As I often touch upon in my blog, there is a fundamental problem with reading long texts on a computer. I suggest printing the articles on paper so you can concentrate fully on the reading task at hand and thereby use your reading time more effectively. A more bulky, but interesting, alternative to paper is of course the e-reader devices, which are doing an excellent job of emulating the experience of reading printed material.
If you decide to go the route of printing your reading list, you might find FeedJournal Reader a very attractive solution. It's a service, which allows you to subscribe to news feeds and periodically publish them in a personalized paper.
To make your paper even more valuable, you can mark any text not in your subscription list to be published in the upcoming issue. Below is my preferred recipe:
Scenario: You have browsed to an interesting article but have no time to read it right now.
Instructions: Select the text with the mouse, right-click on the selection and choose "Note this (Google Notebook)". The text have now been saved to your Google Notebook account. Make sure it is added to a section marked as shared, as it enables RSS feeds from the notebook. Grab the feed URL from the public page of your Google Notebook and subscribe to it in FeedJournal Reader. Once you subscribed to that section's RSS feed, any additional entries you add to Google Notebook will be automatically published in FeedJournal Reader.

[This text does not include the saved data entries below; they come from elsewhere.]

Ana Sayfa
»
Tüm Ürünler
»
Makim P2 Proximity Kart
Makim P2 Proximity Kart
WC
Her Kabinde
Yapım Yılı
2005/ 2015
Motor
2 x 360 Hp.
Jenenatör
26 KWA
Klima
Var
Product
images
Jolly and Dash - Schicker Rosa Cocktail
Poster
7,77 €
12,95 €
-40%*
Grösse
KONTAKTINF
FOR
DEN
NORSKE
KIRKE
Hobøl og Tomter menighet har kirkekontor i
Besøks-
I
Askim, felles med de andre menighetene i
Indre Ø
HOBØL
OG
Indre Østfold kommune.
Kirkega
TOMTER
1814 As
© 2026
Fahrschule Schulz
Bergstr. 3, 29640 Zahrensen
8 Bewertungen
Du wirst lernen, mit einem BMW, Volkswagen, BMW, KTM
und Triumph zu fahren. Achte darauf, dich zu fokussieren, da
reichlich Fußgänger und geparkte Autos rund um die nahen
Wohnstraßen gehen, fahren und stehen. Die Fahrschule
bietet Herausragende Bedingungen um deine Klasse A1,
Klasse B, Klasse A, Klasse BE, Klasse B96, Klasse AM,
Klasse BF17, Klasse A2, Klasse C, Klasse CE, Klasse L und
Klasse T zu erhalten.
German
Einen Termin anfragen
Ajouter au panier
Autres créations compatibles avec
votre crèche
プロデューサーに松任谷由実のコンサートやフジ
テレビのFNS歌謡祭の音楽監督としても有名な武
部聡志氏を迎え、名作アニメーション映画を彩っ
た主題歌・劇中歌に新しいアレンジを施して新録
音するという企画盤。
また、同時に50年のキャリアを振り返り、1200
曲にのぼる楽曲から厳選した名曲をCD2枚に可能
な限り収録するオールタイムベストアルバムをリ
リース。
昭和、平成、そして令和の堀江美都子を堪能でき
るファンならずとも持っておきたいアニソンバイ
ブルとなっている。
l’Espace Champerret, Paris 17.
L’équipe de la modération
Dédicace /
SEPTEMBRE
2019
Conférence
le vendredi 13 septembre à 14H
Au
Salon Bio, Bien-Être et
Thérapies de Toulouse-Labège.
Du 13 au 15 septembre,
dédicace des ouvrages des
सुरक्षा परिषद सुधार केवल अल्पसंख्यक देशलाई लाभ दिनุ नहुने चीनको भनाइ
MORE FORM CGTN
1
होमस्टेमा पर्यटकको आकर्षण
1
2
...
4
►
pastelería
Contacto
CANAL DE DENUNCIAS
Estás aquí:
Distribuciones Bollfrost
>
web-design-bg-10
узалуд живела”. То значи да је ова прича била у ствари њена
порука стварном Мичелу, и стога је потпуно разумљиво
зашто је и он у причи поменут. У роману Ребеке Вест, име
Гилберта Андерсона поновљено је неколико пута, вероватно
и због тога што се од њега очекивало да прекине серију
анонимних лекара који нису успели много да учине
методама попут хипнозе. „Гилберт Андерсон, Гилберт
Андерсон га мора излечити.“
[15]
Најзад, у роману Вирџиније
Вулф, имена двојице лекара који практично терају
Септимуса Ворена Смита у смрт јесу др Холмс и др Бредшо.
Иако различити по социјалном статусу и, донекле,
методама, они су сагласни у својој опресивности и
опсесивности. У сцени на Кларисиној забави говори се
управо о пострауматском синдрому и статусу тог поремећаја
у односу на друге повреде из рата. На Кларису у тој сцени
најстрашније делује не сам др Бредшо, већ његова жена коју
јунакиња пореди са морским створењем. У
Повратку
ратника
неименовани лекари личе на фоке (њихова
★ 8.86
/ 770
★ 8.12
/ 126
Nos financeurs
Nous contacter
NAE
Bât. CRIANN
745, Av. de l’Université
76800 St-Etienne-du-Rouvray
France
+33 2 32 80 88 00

Another solution I have been successful with is Evernote 2.0 which replaces Google Notebook's functionality in the scenario above. Evernote is still in invitation-only beta mode, but looks very promising since it offers client applications for both web, Windows, Mac and mobile platforms. I have invites to share for accessing Evernote beta, so just let me know if you would like one.UPDATE (Apr 24, 2008): As Ken Lawrence correctly pointed out to me, the Evernote solution does not work for FeedJournal, because it cuts off the notes if they are too long. This correction only invalidates the last paragraph of my blog post. Using the suggested Google Notebook service works as advertised. Thanks, Ken!